Unterschied zwischen Mutation und Polymorphismus

Anonim

Mutation gegen Polymorphismus

In Eukaryoten findet sich DNA in Chromosomen im Zellkern. Chromosomen bestehen aus einem einzigen Molekül aus DNA und Histonproteinen. Chromosomen sind linear und DNA in ihnen ist doppelsträngig. Es gibt viele Chromosomen in einem einzigen Kern. Jedes Chromosom enthält ein langes DNA-Molekül und besteht aus Millionen von Nukleotiden. Ein Nukleotid unterscheidet sich nur in der Reihenfolge der stickstoffhaltigen Basenpaare. Die Basensequenz dieser Ketten unterscheidet sich voneinander. Im DNA-Molekül fungieren verschiedene Teile als unterschiedliche Gene. Ein Gen ist eine spezialisierte genetische Information, die durch eine bestimmte Sequenz eines Basenpaares bestimmt wird. Menschen haben 23 Chromosomenpaare. Einer von ihnen ist ein Geschlechtschromosom und die anderen 22 sind Autosomen.

Was ist Mutation?

Mutationen sind Veränderungen im genetischen Material; das heißt DNA, die vererbbar ist oder auf die zukünftigen Generationen übertragen werden kann. Mutationen werden auf viele Arten verursacht. Mutationen können aufgrund von Fehlern während der Replikation, abnormaler Segregation während der Meiose, mutagenen Chemikalien und Strahlungen auftreten. Mutationen können chromosomale Mutationen oder Genmutationen sein. Chromosomale Mutation ist eine Art von Mutation, die an der Veränderung der Chromosomenzahl beteiligt ist. Dies geschieht aufgrund von Fehlern während der Segregation von Chromosomen in der Meiose. Manche Menschen haben nur ein X-Chromosom, um das Geschlechtschromosom zu repräsentieren. Dieser Zustand wird als Turner-Syndrom bezeichnet. Diejenigen Individuen, die eine geringere Anzahl von Chromosomen als die normale Zahl haben, werden Aneuploide genannt. Einige Personen haben ein zusätzliches Autosom. Dieser Zustand ist als Down-Syndrom bekannt. Das Kline-Syndrom beruht auf einem zusätzlichen Geschlechtschromosom. Zusätzlich kann sich der gesamte Satz von Chromosomen ändern. Dieser Zustand wird Polyploidie genannt. Genmutationen betreffen ein einzelnes Gen. Albinismus, Hämophilie, Farbenblindheit, Thalamyämie und Sichelzellenanämie sind Folgezustände von Genmutationen. Normalerweise sind Mutationen nachteilig, aber einige können Mutanten nützliche Zeichen bringen; Diese Instanzen sind jedoch selten.

Was ist Polymorphismus?

Polymorphismus ist eine Veränderung der DNA-Sequenz, die in einer Population üblich ist. Mit anderen Worten, es muss mehr als einen Phänotyp für einen bestimmten Charakter in einer Population geben, um als Polymorphismus bezeichnet zu werden. Um Polymorphe zu werden, müssen die Individuen in der Population zu einem bestimmten Zeitpunkt denselben bestimmten Lebensraum besetzen. Polymorphismus ist sehr wichtig, um die Artenvielfalt zu erhöhen und sich an eine bestimmte Umgebung anzupassen. Polymorphismus ist in evolutionären Prozessen sehr wichtig. Die Charaktere sind vererbbar, und sie werden von einer Generation zur nächsten übertragen.Mit der Zeit erfahren die einzelnen Charaktere eine natürliche Selektion.

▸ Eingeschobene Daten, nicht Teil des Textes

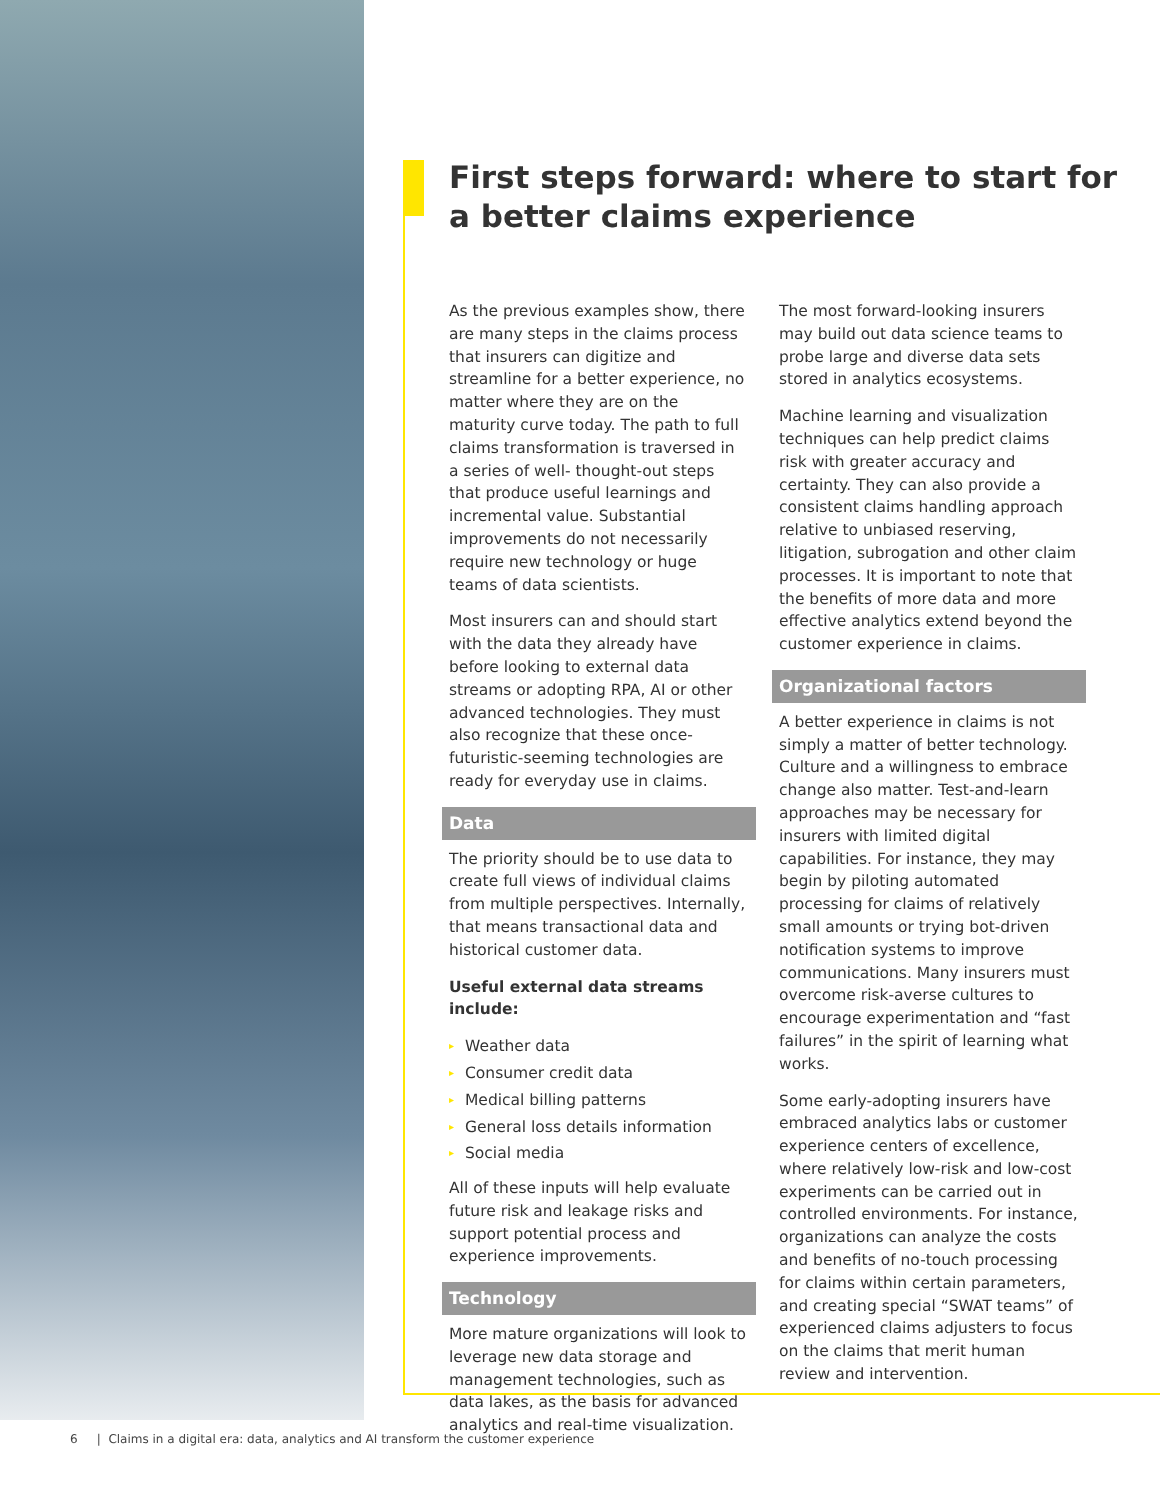First steps forward: where to start for a better claims experience
As the previous examples show, there are many steps in the claims process that insurers can digitize and streamline for a better experience, no matter where they are on the maturity curve today. The path to full claims transformation is traversed in a series of well- thought-out steps that produce useful learnings and incremental value. Substantial improvements do not necessarily require new technology or huge teams of data scientists.
Most insurers can and should start with the data they already have before looking to external data streams or adopting RPA, AI or other advanced technologies. They must also recognize that these once-futuristic-seeming technologies are ready for everyday use in claims.
Data
The priority should be to use data to create full views of individual claims from multiple perspectives. Internally, that means transactional data and historical customer data.
Useful external data streams include:
▸ Weather data
▸ Consumer credit data
▸ Medical billing patterns
▸ General loss details information
▸ Social media
All of these inputs will help evaluate future risk and leakage risks and support potential process and experience improvements.
Technology
More mature organizations will look to leverage new data storage and management technologies, such as data lakes, as the basis for advanced analytics and real-time visualization.
The most forward-looking insurers may build out data science teams to probe large and diverse data sets stored in analytics ecosystems.
Machine learning and visualization techniques can help predict claims risk with greater accuracy and certainty. They can also provide a consistent claims handling approach relative to unbiased reserving, litigation, subrogation and other claim processes. It is important to note that the benefits of more data and more effective analytics extend beyond the customer experience in claims.
Organizational factors
A better experience in claims is not simply a matter of better technology. Culture and a willingness to embrace change also matter. Test-and-learn approaches may be necessary for insurers with limited digital capabilities. For instance, they may begin by piloting automated processing for claims of relatively small amounts or trying bot-driven notification systems to improve communications. Many insurers must overcome risk-averse cultures to encourage experimentation and “fast failures” in the spirit of learning what works.
Some early-adopting insurers have embraced analytics labs or customer experience centers of excellence, where relatively low-risk and low-cost experiments can be carried out in controlled environments. For instance, organizations can analyze the costs and benefits of no-touch processing for claims within certain parameters, and creating special “SWAT teams” of experienced claims adjusters to focus on the claims that merit human review and intervention.
6 | Claims in a digital era: data, analytics and AI transform the customer experience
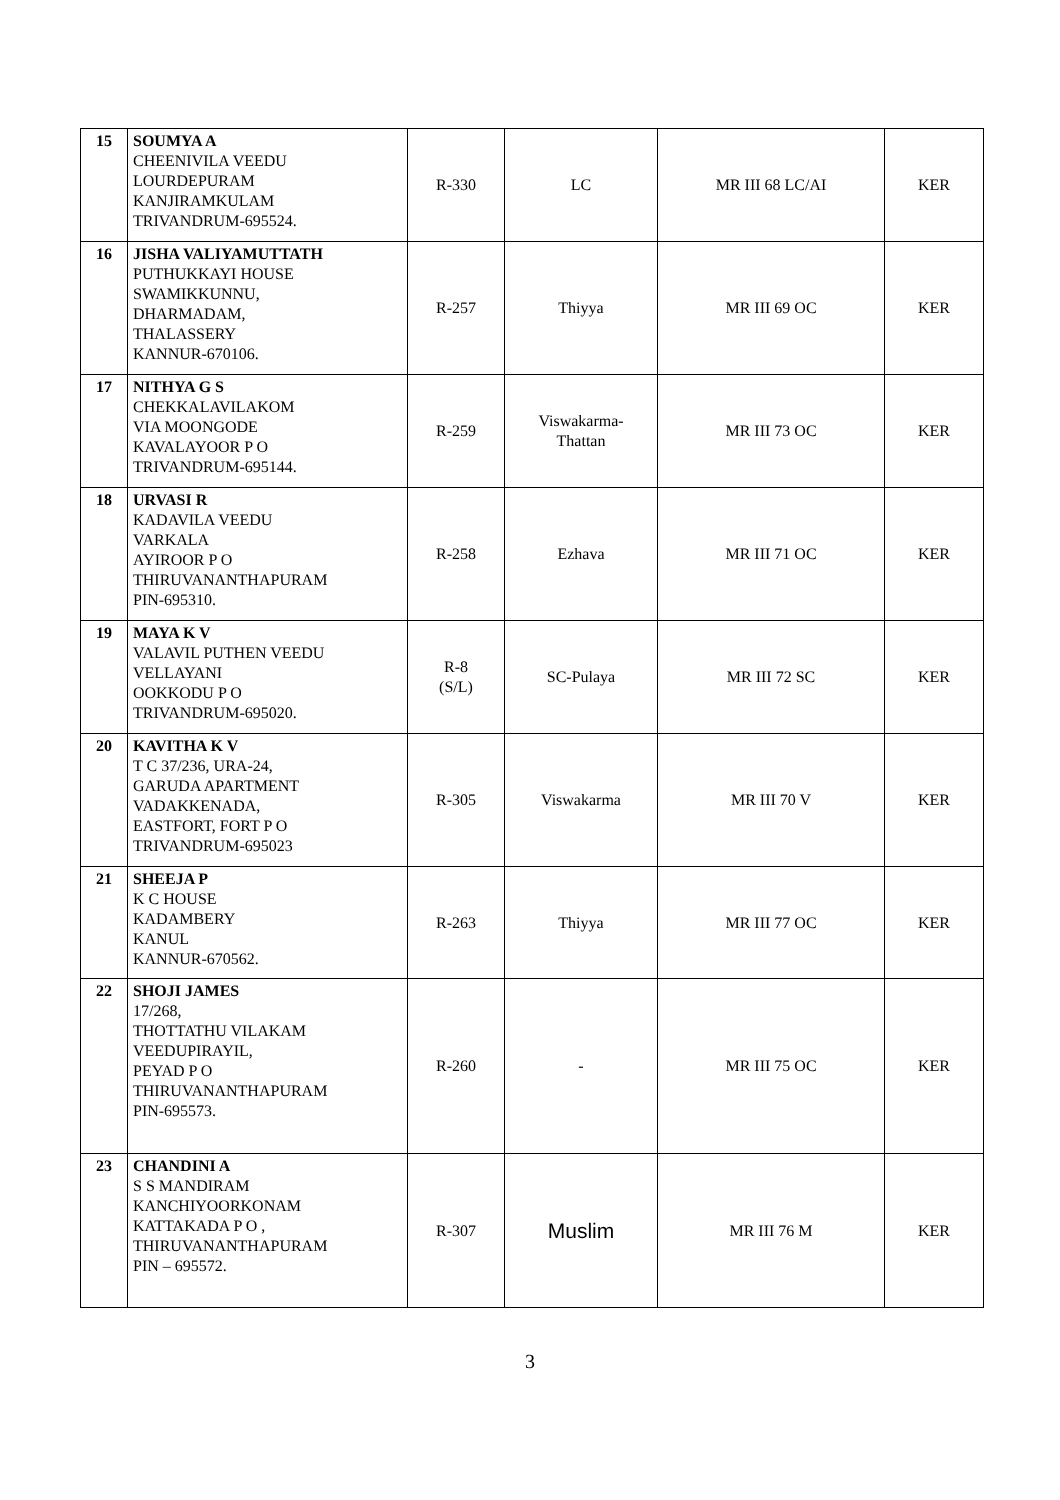| 15 | SOUMYA A CHEENIVILA VEEDU LOURDEPURAM KANJIRAMKULAM TRIVANDRUM-695524. | R-330 | LC | MR III 68 LC/AI | KER |
| 16 | JISHA VALIYAMUTTATH PUTHUKKAYI HOUSE SWAMIKKUNNU, DHARMADAM, THALASSERY KANNUR-670106. | R-257 | Thiyya | MR III 69 OC | KER |
| 17 | NITHYA G S CHEKKALAVILAKOM VIA MOONGODE KAVALAYOOR P O TRIVANDRUM-695144. | R-259 | Viswakarma- Thattan | MR III 73 OC | KER |
| 18 | URVASI R KADAVILA VEEDU VARKALA AYIROOR P O THIRUVANANTHAPURAM PIN-695310. | R-258 | Ezhava | MR III 71 OC | KER |
| 19 | MAYA K V VALAVIL PUTHEN VEEDU VELLAYANI OOKKODU P O TRIVANDRUM-695020. | R-8 (S/L) | SC-Pulaya | MR III 72 SC | KER |
| 20 | KAVITHA K V T C 37/236, URA-24, GARUDA APARTMENT VADAKKENADA, EASTFORT, FORT P O TRIVANDRUM-695023 | R-305 | Viswakarma | MR III 70 V | KER |
| 21 | SHEEJA P K C HOUSE KADAMBERY KANUL KANNUR-670562. | R-263 | Thiyya | MR III 77 OC | KER |
| 22 | SHOJI JAMES 17/268, THOTTATHU VILAKAM VEEDUPIRAYIL, PEYAD P O THIRUVANANTHAPURAM PIN-695573. | R-260 | - | MR III 75 OC | KER |
| 23 | CHANDINI A S S MANDIRAM KANCHIYOORKONAM KATTAKADA P O , THIRUVANANTHAPURAM PIN – 695572. | R-307 | Muslim | MR III 76 M | KER |
3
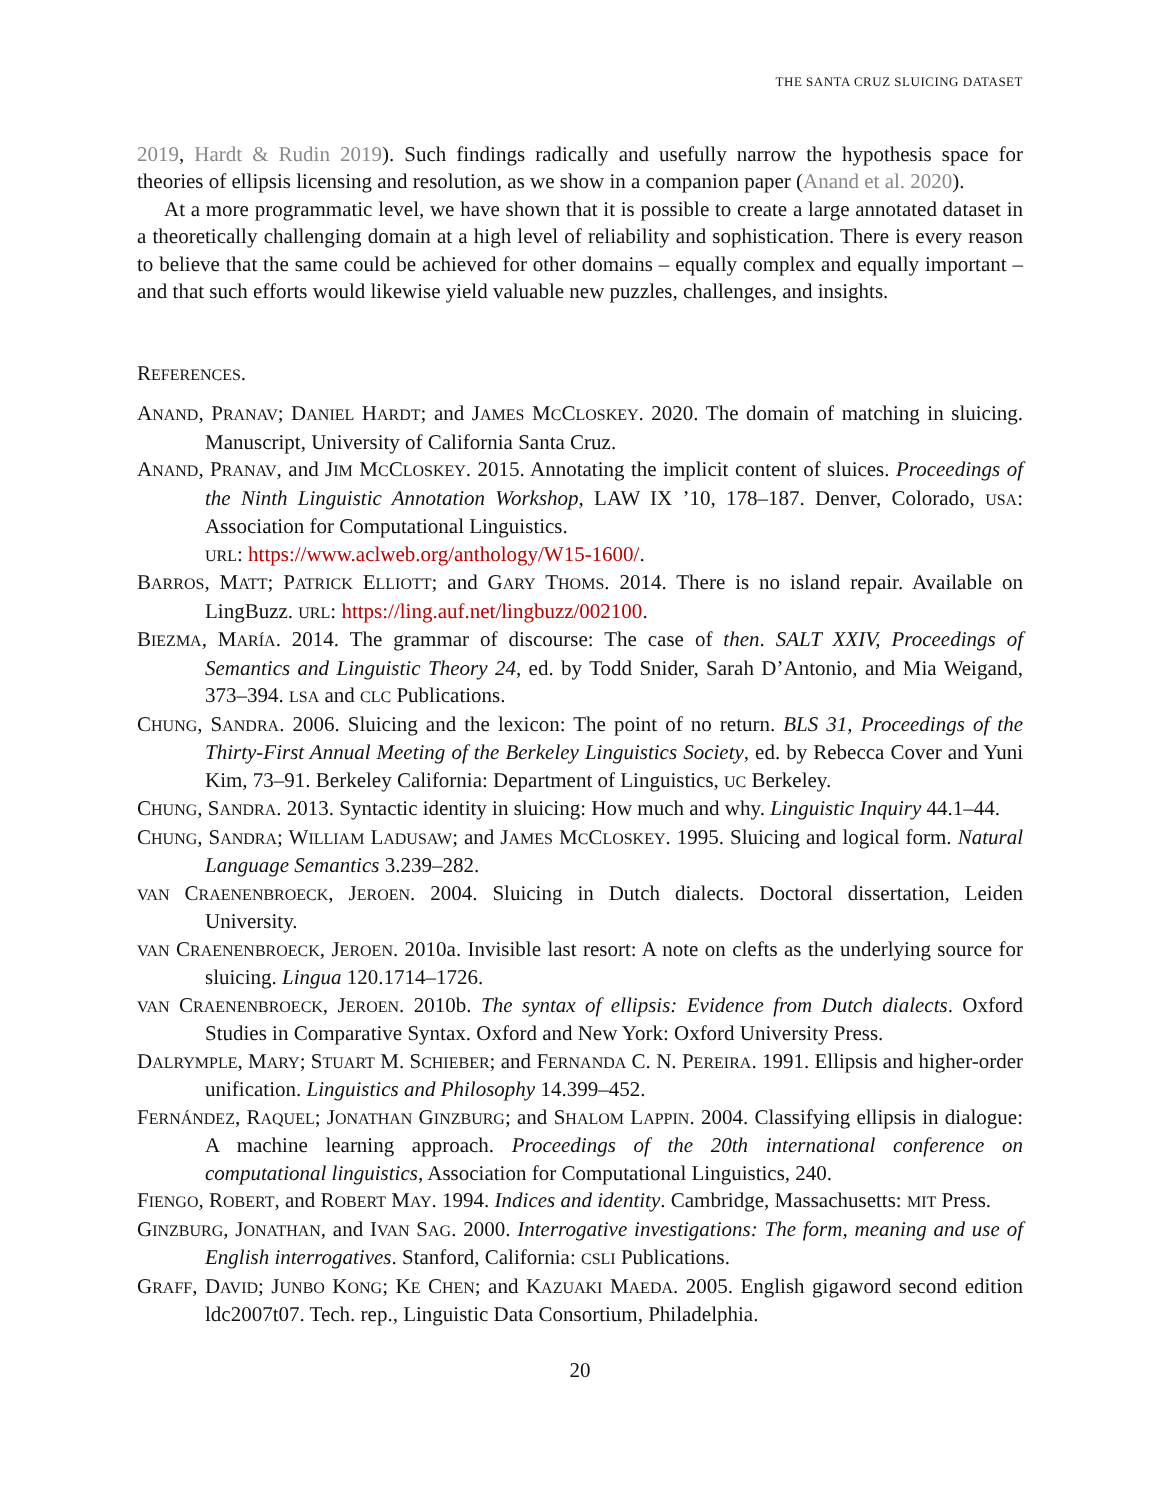THE SANTA CRUZ SLUICING DATASET
2019, Hardt & Rudin 2019). Such findings radically and usefully narrow the hypothesis space for theories of ellipsis licensing and resolution, as we show in a companion paper (Anand et al. 2020).
At a more programmatic level, we have shown that it is possible to create a large annotated dataset in a theoretically challenging domain at a high level of reliability and sophistication. There is every reason to believe that the same could be achieved for other domains – equally complex and equally important – and that such efforts would likewise yield valuable new puzzles, challenges, and insights.
REFERENCES.
ANAND, PRANAV; DANIEL HARDT; and JAMES MCCLOSKEY. 2020. The domain of matching in sluicing. Manuscript, University of California Santa Cruz.
ANAND, PRANAV, and JIM MCCLOSKEY. 2015. Annotating the implicit content of sluices. Proceedings of the Ninth Linguistic Annotation Workshop, LAW IX ’10, 178–187. Denver, Colorado, USA: Association for Computational Linguistics.
URL: https://www.aclweb.org/anthology/W15-1600/.
BARROS, MATT; PATRICK ELLIOTT; and GARY THOMS. 2014. There is no island repair. Available on LingBuzz. URL: https://ling.auf.net/lingbuzz/002100.
BIEZMA, MARÍA. 2014. The grammar of discourse: The case of then. SALT XXIV, Proceedings of Semantics and Linguistic Theory 24, ed. by Todd Snider, Sarah D’Antonio, and Mia Weigand, 373–394. LSA and CLC Publications.
CHUNG, SANDRA. 2006. Sluicing and the lexicon: The point of no return. BLS 31, Proceedings of the Thirty-First Annual Meeting of the Berkeley Linguistics Society, ed. by Rebecca Cover and Yuni Kim, 73–91. Berkeley California: Department of Linguistics, UC Berkeley.
CHUNG, SANDRA. 2013. Syntactic identity in sluicing: How much and why. Linguistic Inquiry 44.1–44.
CHUNG, SANDRA; WILLIAM LADUSAW; and JAMES MCCLOSKEY. 1995. Sluicing and logical form. Natural Language Semantics 3.239–282.
VAN CRAENENBROECK, JEROEN. 2004. Sluicing in Dutch dialects. Doctoral dissertation, Leiden University.
VAN CRAENENBROECK, JEROEN. 2010a. Invisible last resort: A note on clefts as the underlying source for sluicing. Lingua 120.1714–1726.
VAN CRAENENBROECK, JEROEN. 2010b. The syntax of ellipsis: Evidence from Dutch dialects. Oxford Studies in Comparative Syntax. Oxford and New York: Oxford University Press.
DALRYMPLE, MARY; STUART M. SCHIEBER; and FERNANDA C. N. PEREIRA. 1991. Ellipsis and higher-order unification. Linguistics and Philosophy 14.399–452.
FERNÁNDEZ, RAQUEL; JONATHAN GINZBURG; and SHALOM LAPPIN. 2004. Classifying ellipsis in dialogue: A machine learning approach. Proceedings of the 20th international conference on computational linguistics, Association for Computational Linguistics, 240.
FIENGO, ROBERT, and ROBERT MAY. 1994. Indices and identity. Cambridge, Massachusetts: MIT Press.
GINZBURG, JONATHAN, and IVAN SAG. 2000. Interrogative investigations: The form, meaning and use of English interrogatives. Stanford, California: CSLI Publications.
GRAFF, DAVID; JUNBO KONG; KE CHEN; and KAZUAKI MAEDA. 2005. English gigaword second edition ldc2007t07. Tech. rep., Linguistic Data Consortium, Philadelphia.
20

Was ist der Unterschied zwischen Mutation und Polymorphismus?

• Mutationen treten hauptsächlich bei einer oder zwei Personen auf, und das ist häufiger weniger als 1% der Bevölkerung. Mutationen können für den Einzelnen schädlich sein oder nicht.

• Polymorphismus wird häufiger in einer gemeinsamen Population gefunden. Daher tritt es mindestens bei 1% der Individuen der Bevölkerung auf. Polymorphismus kann auch für Individuen schädlich sein oder möglicherweise nicht sein. Es ist jedoch öfter der Vorteil der Individuen in einer Bevölkerung, sich besser an eine bestimmte Umgebung anzupassen.